• _ASSIGNMENT_:
Every line containing the word "polso" is to be copied from the data below.

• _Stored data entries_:

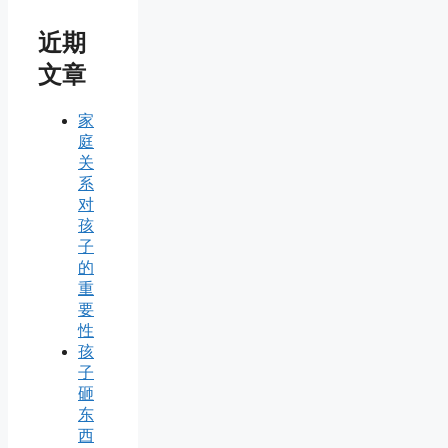
近期
文章
家
庭
关
系
对
孩
子
的
重
要
性
孩
子
砸
东
西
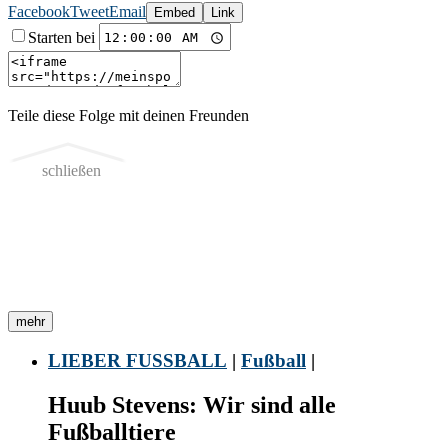
Facebook
Tweet
Email
Embed
Link
Starten bei
Teile diese Folge mit deinen Freunden
schließen
mehr
LIEBER FUSSBALL
|
Fußball
|
Huub Stevens: Wir sind alle
Fußballtiere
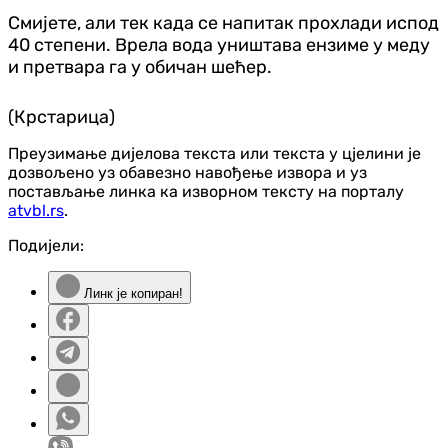
Смијете, али тек када се напитак прохлади испод
40 степени. Врела вода уништава ензиме у меду
и претвара га у обичан шећер.
(Крстарица)
Преузимање дијелова текста или текста у цјелини је
дозвољено уз обавезно навођење извора и уз
постављање линка ка изворном тексту на порталу
atvbl.rs
.
Подијели:
Линк је копиран!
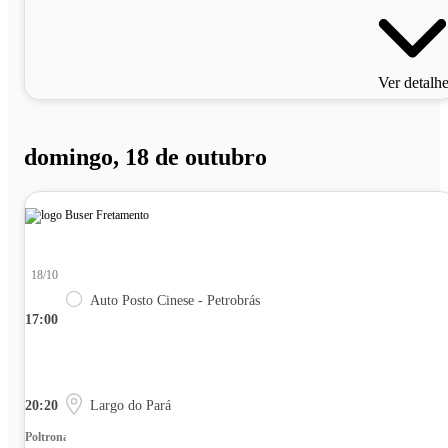
Ver detalh
domingo, 18 de outubro
18/10
Auto Posto Cinese - Petrobrás
17:00
20:20
Largo do Pará
Poltrona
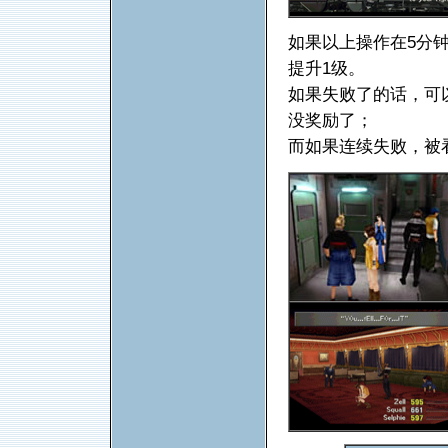
如果以上操作在5分钟
提升1级。
如果失败了的话，可
没奖励了；
而如果连续失败，被看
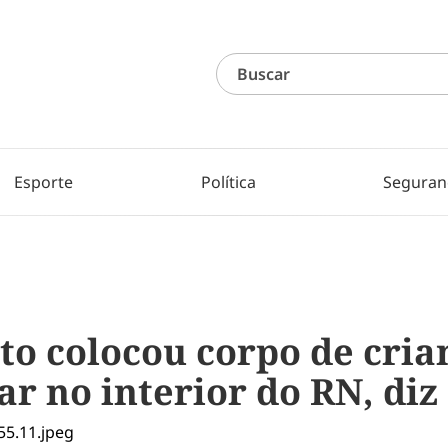
Esporte
Política
Seguran
sto colocou corpo de cri
r no interior do RN, diz 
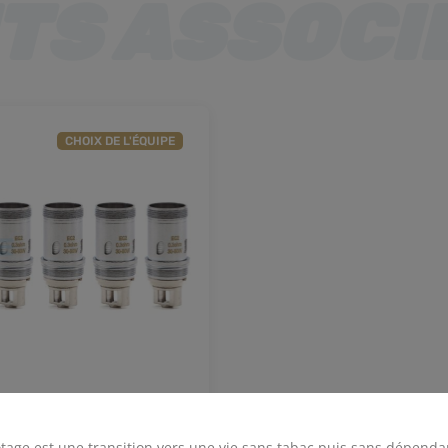
CHOIX DE L'ÉQUIPE
istance EC2 (x5) -
Eleaf
tage est une transition vers une vie sans tabac puis sans dépenda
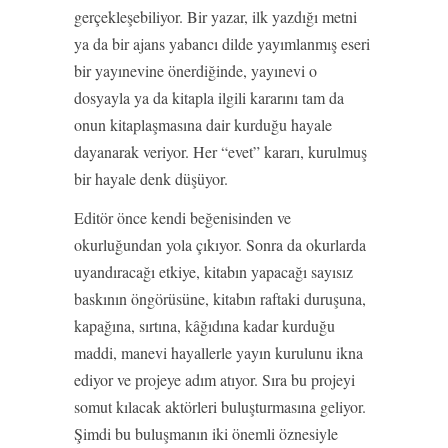
gerçekleşebiliyor. Bir yazar, ilk yazdığı metni
ya da bir ajans yabancı dilde yayımlanmış eseri
bir yayınevine önerdiğinde, yayınevi o
dosyayla ya da kitapla ilgili kararını tam da
onun kitaplaşmasına dair kurduğu hayale
dayanarak veriyor. Her “evet” kararı, kurulmuş
bir hayale denk düşüyor.
Editör önce kendi beğenisinden ve
okurluğundan yola çıkıyor. Sonra da okurlarda
uyandıracağı etkiye, kitabın yapacağı sayısız
baskının öngörüsüne, kitabın raftaki duruşuna,
kapağına, sırtına, kâğıdına kadar kurduğu
maddi, manevi hayallerle yayın kurulunu ikna
ediyor ve projeye adım atıyor. Sıra bu projeyi
somut kılacak aktörleri buluşturmasına geliyor.
Şimdi bu buluşmanın iki önemli öznesiyle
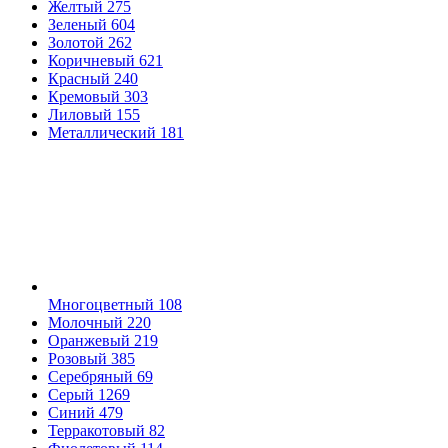
Желтый
275
Зеленый
604
Золотой
262
Коричневый
621
Красный
240
Кремовый
303
Лиловый
155
Металлический
181
Многоцветный
108
Молочный
220
Оранжевый
219
Розовый
385
Серебряный
69
Серый
1269
Синий
479
Терракотовый
82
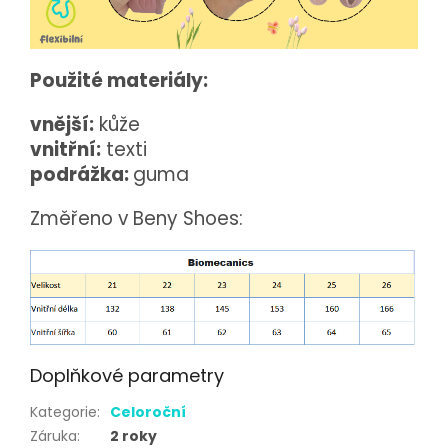
Použité materiály:
vnější:
kůže
vnitřní:
texti
podrážka:
guma
Změřeno v Beny Shoes:
Doplňkové parametry
Kategorie
:
Celoroční
Záruka
:
2 roky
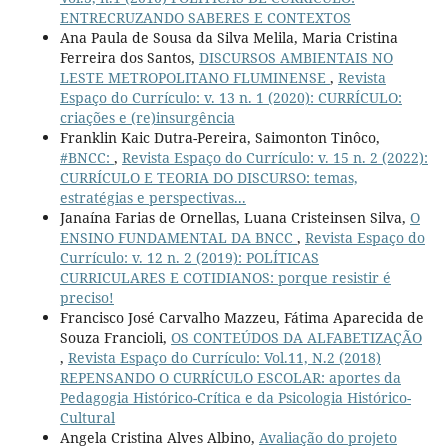
ENTRECRUZANDO SABERES E CONTEXTOS
Ana Paula de Sousa da Silva Melila, Maria Cristina
Ferreira dos Santos,
DISCURSOS AMBIENTAIS NO
LESTE METROPOLITANO FLUMINENSE
,
Revista
Espaço do Currículo: v. 13 n. 1 (2020): CURRÍCULO:
criações e (re)insurgência
Franklin Kaic Dutra-Pereira, Saimonton Tinôco,
#BNCC:
,
Revista Espaço do Currículo: v. 15 n. 2 (2022):
CURRÍCULO E TEORIA DO DISCURSO: temas,
estratégias e perspectivas...
Janaína Farias de Ornellas, Luana Cristeinsen Silva,
O
ENSINO FUNDAMENTAL DA BNCC
,
Revista Espaço do
Currículo: v. 12 n. 2 (2019): POLÍTICAS
CURRICULARES E COTIDIANOS: porque resistir é
preciso!
Francisco José Carvalho Mazzeu, Fátima Aparecida de
Souza Francioli,
OS CONTEÚDOS DA ALFABETIZAÇÃO
,
Revista Espaço do Currículo: Vol.11, N.2 (2018)
REPENSANDO O CURRÍCULO ESCOLAR: aportes da
Pedagogia Histórico-Crítica e da Psicologia Histórico-
Cultural
Angela Cristina Alves Albino,
Avaliação do projeto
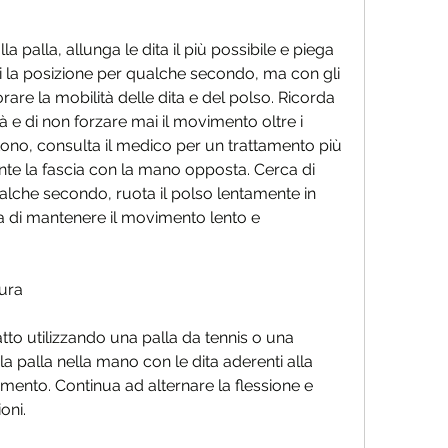
ni la posizione per qualche secondo, ma con gli 
orare la mobilità delle dita e del polso. Ricorda 
tà e di non forzare mai il movimento oltre i 
istono, consulta il medico per un trattamento più 
nte la fascia con la mano opposta. Cerca di 
lche secondo, ruota il polso lentamente in 
a di mantenere il movimento lento e 
sura
to utilizzando una palla da tennis o una 
la palla nella mano con le dita aderenti alla 
vimento. Continua ad alternare la flessione e 
oni.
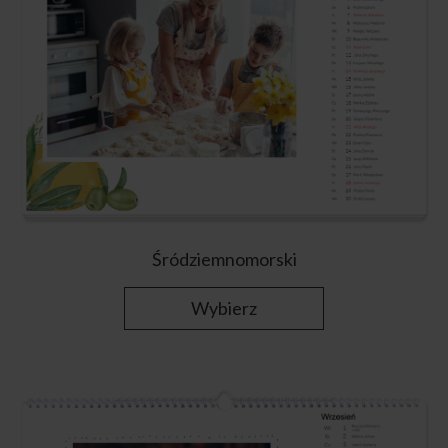
Śródziemnomorski
Wybierz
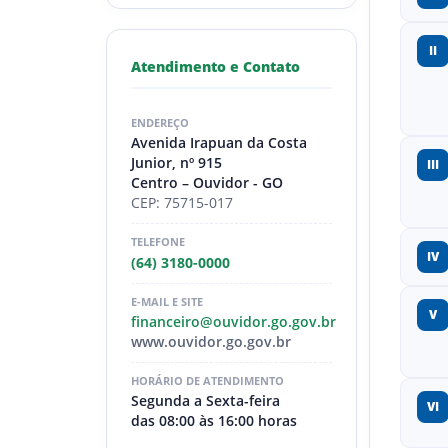
II
Atendimento e Contato
ENDEREÇO
Avenida Irapuan da Costa
Junior, nº 915
III
Centro – Ouvidor - GO
CEP: 75715-017
TELEFONE
IV
(64) 3180-0000
E-MAIL E SITE
V
financeiro@ouvidor.go.gov.br
www.ouvidor.go.gov.br
HORÁRIO DE ATENDIMENTO
Segunda a Sexta-feira
VI
das 08:00 às 16:00 horas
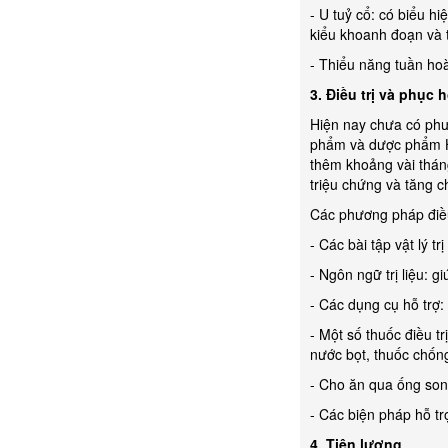
- U tuỷ cổ: có biểu h
kiểu khoanh đoạn và 
- Thiểu năng tuần ho
3. Điều trị và phục
Hiện nay chưa có phư
phẩm và dược phẩm H
thêm khoảng vài tháng
triệu chứng và tăng 
Các phương pháp điều
- Các bài tập vật lý trị 
- Ngôn ngữ trị liệu: g
- Các dụng cụ hỗ trợ:
- Một số thuốc điều t
nước bọt, thuốc chống
- Cho ăn qua ống son
- Các biện pháp hỗ tr
4. Tiên lượng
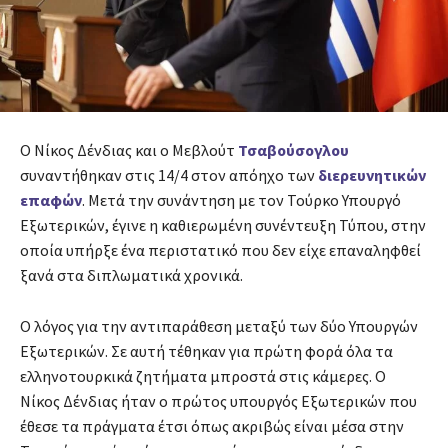
Ο Νίκος Δένδιας και ο Μεβλούτ
Τσαβούσογλου
συναντήθηκαν στις 14/4 στον απόηχο των
διερευνητικών
επαφών
. Μετά την συνάντηση με τον Τούρκο Υπουργό
Εξωτερικών, έγινε η καθιερωμένη συνέντευξη Τύπου, στην
οποία υπήρξε ένα περιστατικό που δεν είχε επαναληφθεί
ξανά στα διπλωματικά χρονικά.
Ο λόγος για την αντιπαράθεση μεταξύ των δύο Υπουργών
Εξωτερικών. Σε αυτή τέθηκαν για πρώτη φορά όλα τα
ελληνοτουρκικά ζητήματα μπροστά στις κάμερες. Ο
Νίκος Δένδιας ήταν ο πρώτος υπουργός Εξωτερικών που
έθεσε τα πράγματα έτσι όπως ακριβώς είναι μέσα στην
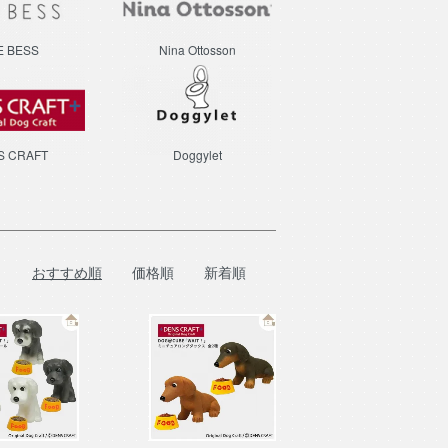
E BESS
Nina Ottosson
S CRAFT
Doggylet
おすすめ順
価格順
新着順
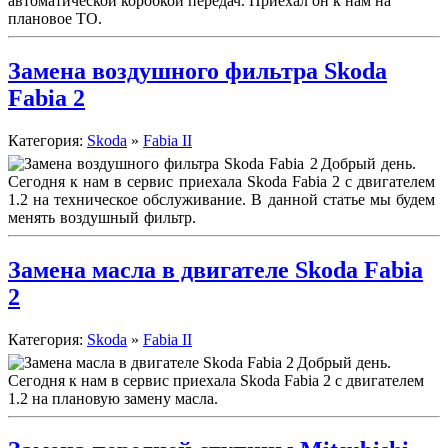
автоматической коробкой передач. Приехал он к нам на
плановое ТО.
Замена воздушного фильтра Skoda
Fabia 2
Категория:
Skoda
»
Fabia II
Добрый день.
Сегодня к нам в сервис приехала Skoda Fabia 2 с двигателем
1.2 на техническое обслуживание. В данной статье мы будем
менять воздушный фильтр.
Замена масла в двигателе Skoda Fabia
2
Категория:
Skoda
»
Fabia II
Добрый день.
Сегодня к нам в сервис приехала Skoda Fabia 2 с двигателем
1.2 на плановую замену масла.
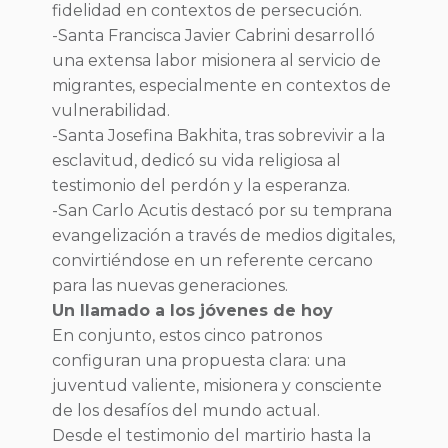
fidelidad en contextos de persecución.
-Santa Francisca Javier Cabrini desarrolló
una extensa labor misionera al servicio de
migrantes, especialmente en contextos de
vulnerabilidad.
-Santa Josefina Bakhita, tras sobrevivir a la
esclavitud, dedicó su vida religiosa al
testimonio del perdón y la esperanza.
-San Carlo Acutis destacó por su temprana
evangelización a través de medios digitales,
convirtiéndose en un referente cercano
para las nuevas generaciones.
Un llamado a los jóvenes de hoy
En conjunto, estos cinco patronos
configuran una propuesta clara: una
juventud valiente, misionera y consciente
de los desafíos del mundo actual.
Desde el testimonio del martirio hasta la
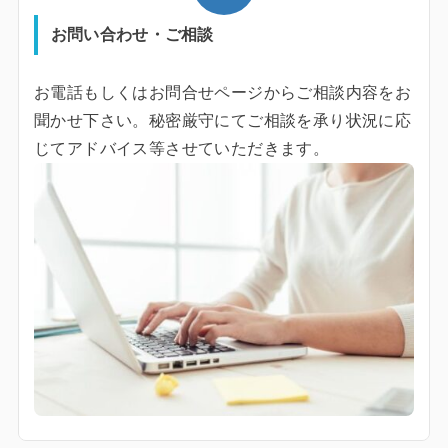
お問い合わせ・ご相談
お電話もしくはお問合せページからご相談内容をお
聞かせ下さい。秘密厳守にてご相談を承り状況に応
じてアドバイス等させていただきます。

• _OUTPUT FOR THIS EXERCISE_:
orare la mobilità delle dita e del polso. Ricorda 
lche secondo, ruota il polso lentamente in 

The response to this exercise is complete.